Soon after, The Suffragette reported an incident at a Lyons Corner House when a woman rose and spoke for a few moments – amid both applause and criticism. When two uniformed Lyons men tried to drag her roughly from the building they met with determined opposition and she finally left, the paper reported, with quiet dignity- escorted to the exit –to murmurs of ‘Isn’t she plucky’.
These protests carried on all through the spring and summer of 1914. Although similar interruptions were made in churches and theatres, it is singularly apposite that customers in tea rooms and restaurants, as they ate their lunch or tea, should have had their attention drawn to the forcible feeding of suffragette prisoners. In fact one of the very last militant action came at the end of July 1914 when women interrupted lunch at the Criterion Restaurant, imploring customers to attend a meeting to be held by Mrs Pankhurst in Holland Park. That, I think, was the final WSPU rally, before the outbreak of war in early August put an end to militancy.

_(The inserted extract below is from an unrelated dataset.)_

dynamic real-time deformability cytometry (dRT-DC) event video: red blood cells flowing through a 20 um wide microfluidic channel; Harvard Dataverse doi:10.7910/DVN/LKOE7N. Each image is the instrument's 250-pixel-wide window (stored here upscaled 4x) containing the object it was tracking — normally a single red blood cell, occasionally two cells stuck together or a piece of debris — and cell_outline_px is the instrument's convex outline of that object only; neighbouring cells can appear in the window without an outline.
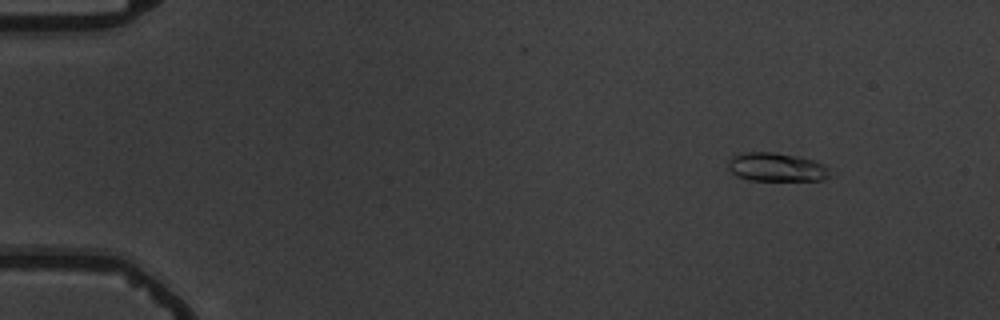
{"species": "common noctule bat (a hibernating species)", "species_latin": "Nyctalus noctula", "temperature_condition": "warm", "stored_images_in_passage": 8, "camera_frame_rate_fps": 3000, "um_per_image_px": 0.085, "animal": {"sex": "male", "body_mass_g": 19.5, "forearm_length_mm": 54.6}, "frame": {"image": 1, "passage_image": 2, "time_ms": 1.0, "image_size_px": [1000, 320], "cell_outline_px": [[840, 172], [824, 180], [748, 180], [736, 176], [728, 168], [728, 160], [736, 152], [772, 152], [796, 156], [816, 160]], "centroid_in_image_um": [66.1, 14.21], "position_along_channel_um": 18.9, "area_um2": 17.69}}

Even as restaurants came under attack there were still some establishments that felt it worthwhile to advertise in The Suffragette. One such was one I had not come across before – Molinari’s Restaurant at 25 Frith Street in Soho., which advertised (January 1914) that they would ‘donate 5 % of their takings to the Cause for suffragists who wear the badge.’ Molinari’s was still advertising in suffrage papers in 1915 and I was amused to discover that in the 1920s the Home Office reported that its proprietor, Angelo Molinari, was the proprietor of ‘doubtful’ restaurants – suspected of running brothels in upstairs rooms. Thus, although the credentials of such suffrage-sympathising refreshment rooms as Alan’s Tea Rooms, the Eustace Miles and the Gardenia are beyond reproach, there were always those commercial operators prepared to take advantage of trusting suffragettes. I suspect, though, that the atmosphere of Molinari’s was not that of Alan’s Tea Rooms Angelo Molinari was not often called to donate any percentage of their profits to the Cause.